China’s Strategic Need to Open Doors for Foreign Investment in Upstream EP
Dr. Ning Lin, Executive Director of Global Gas, RBAC, Inc.
Per Xinhua news agency, on Jan. 9, 2020, China’s Ministry of Mineral Resources announced today the opening of exploration and production to private investment. Domestic and foreign companies with local net assets of at least 300 million yuan ($43 million) can apply for licenses. The reform will take effect on May 1, 2020. This announcement is part of a wider policy of domestic market liberalization and of reducing the role of the three major National Oil Companies (NOCs), alongside the development of natural gas trading hubs, and the creation of a National Oil & Gas Pipeline Company.
It is no surprise to most in the industry that this opening to private investment also aims at reinforcing China’s security of supply by increasing domestic oil and gas production. Using RBAC’s G2M2® Global Gas Market Modeling System™, we can employ hard data and evidence to look at the strategic value of such a move through the following analysis.
First, China’s gas demand growth has been outstripping supply with a quickly widening gap. This puts pressure on China to increase its reliance on foreign sources of natural gas, and there is no sign of closing the gap within the forecasted period, with current projections of demand and supply. The following chart shows production versus consumption for China from 2011 to 2040. We calculate a ratio of production over consumption to indicate the level of self-sufficiency and security for natural gas.
For China, although it has always been an importer of natural gas, the need has increased significantly in the last decade, mainly due to fast growing demand. The gas security ratio started at about 80% at the beginning of the last decade but dropped to about 50% in 2019. This year could be the first year that more than half of China’s domestic demand would be relying on foreign sourced supplies. This demonstrates the significance and urgency of China’s need to increase its domestic supply, which perfectly aligns with the timing of yesterday’s policy announcement.
One might ask why this is so important for China? There are a lot of countries in the world which rely on imported natural gas, and there is a booming world trade market for LNG. Well, it is true that the global LNG market is providing valuable and flexible importing options for many countries, including China. This is a welcome trend for many gas importers as a more liquid market presents greater reliability and security. China has been an active participant and advocate in developing the LNG market in the past five years, investing in LNG contracts and LNG trading platforms in the region. So, it implies that China considers LNG and imports of gas a valuable source of supply going forward.
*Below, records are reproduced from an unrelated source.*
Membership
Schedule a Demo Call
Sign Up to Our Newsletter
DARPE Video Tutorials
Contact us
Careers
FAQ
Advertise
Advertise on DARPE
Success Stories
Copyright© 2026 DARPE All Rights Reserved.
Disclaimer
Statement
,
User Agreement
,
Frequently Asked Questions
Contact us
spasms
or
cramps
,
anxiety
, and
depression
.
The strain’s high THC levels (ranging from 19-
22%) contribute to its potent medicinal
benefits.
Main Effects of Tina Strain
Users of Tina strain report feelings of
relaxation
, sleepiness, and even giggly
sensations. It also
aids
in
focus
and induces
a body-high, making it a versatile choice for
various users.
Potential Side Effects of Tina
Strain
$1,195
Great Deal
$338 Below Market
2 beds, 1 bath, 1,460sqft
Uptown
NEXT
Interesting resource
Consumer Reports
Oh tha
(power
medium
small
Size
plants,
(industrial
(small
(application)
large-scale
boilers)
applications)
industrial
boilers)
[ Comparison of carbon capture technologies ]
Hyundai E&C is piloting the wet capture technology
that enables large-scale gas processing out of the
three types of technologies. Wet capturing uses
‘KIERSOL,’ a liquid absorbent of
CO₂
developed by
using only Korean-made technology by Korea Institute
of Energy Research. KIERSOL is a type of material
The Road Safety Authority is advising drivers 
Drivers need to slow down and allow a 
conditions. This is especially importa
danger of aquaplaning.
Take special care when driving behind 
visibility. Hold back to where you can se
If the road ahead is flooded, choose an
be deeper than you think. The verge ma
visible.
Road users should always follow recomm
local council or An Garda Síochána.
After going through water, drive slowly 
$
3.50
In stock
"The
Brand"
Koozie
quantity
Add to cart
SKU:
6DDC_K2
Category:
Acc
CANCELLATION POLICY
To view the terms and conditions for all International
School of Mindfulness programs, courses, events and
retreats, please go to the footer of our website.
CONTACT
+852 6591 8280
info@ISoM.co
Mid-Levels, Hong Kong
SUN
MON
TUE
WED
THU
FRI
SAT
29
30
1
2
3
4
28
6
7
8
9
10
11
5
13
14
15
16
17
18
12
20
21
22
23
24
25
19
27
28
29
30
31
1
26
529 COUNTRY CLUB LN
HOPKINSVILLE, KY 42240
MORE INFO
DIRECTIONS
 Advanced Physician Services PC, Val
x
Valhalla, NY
However, with consumption expected to reach 850 MCM/day (million cubic meters per day) – around 316 BCM per year, in 2020, China has become the third largest gas user in the world, following the US and Russia. Putting in perspective, entire EU countries consumed about 500 BCM in 2020.
As China has clearly stated and recognized in its five- year plan for the last decade, China needs a lot more natural gas to fuel its economic growth and to reach its decarbonization target in the energy transition ahead. In particular, in the next 5-8 years, China is expected to surpass Russia to be the second largest gas user. By 2040, China is expected to add another 1000 MCM/day (365 BCM/year) of gas consumption.
The chart below shows the top 10 countries with largest gas consumption by 2040, in terms of their production, consumption and gas security ratio (same definition as previous chart). For the top ten countries of gas consumption in the world, half of them are self-sufficient with a gas security ratio greater or equal to one. Although there are another 5 countries out of the ten needing imports of gas, China’s total need is about 4-5 times bigger than the rest (Mexico, India, Japan and UAE).
In the last chart below, we have included all countries with greater than 100 MCM per day of gas consumption (36.5 BCM per year) and ranked them based on their gas security ratio (production/consumption). The red line is the ratio of 1 – where production is sufficient to match consumption. For the group as a whole, the ratio is about 1.08, which implies that most of the large gas users tend to also have sufficient domestic production.
The result is quite interesting, because it quickly highlights all the major buyers and sellers of LNG trade in the world going forward. Qatar has the highest ratio of close to 500%, while Taiwan, Japan, Spain and France have the lowest ratios. Although China does not have the lowest ratio, its mere size of market as highlighted in the chart stands out in the crowd and makes its strategy on securing and improving gas security more strategic and critical.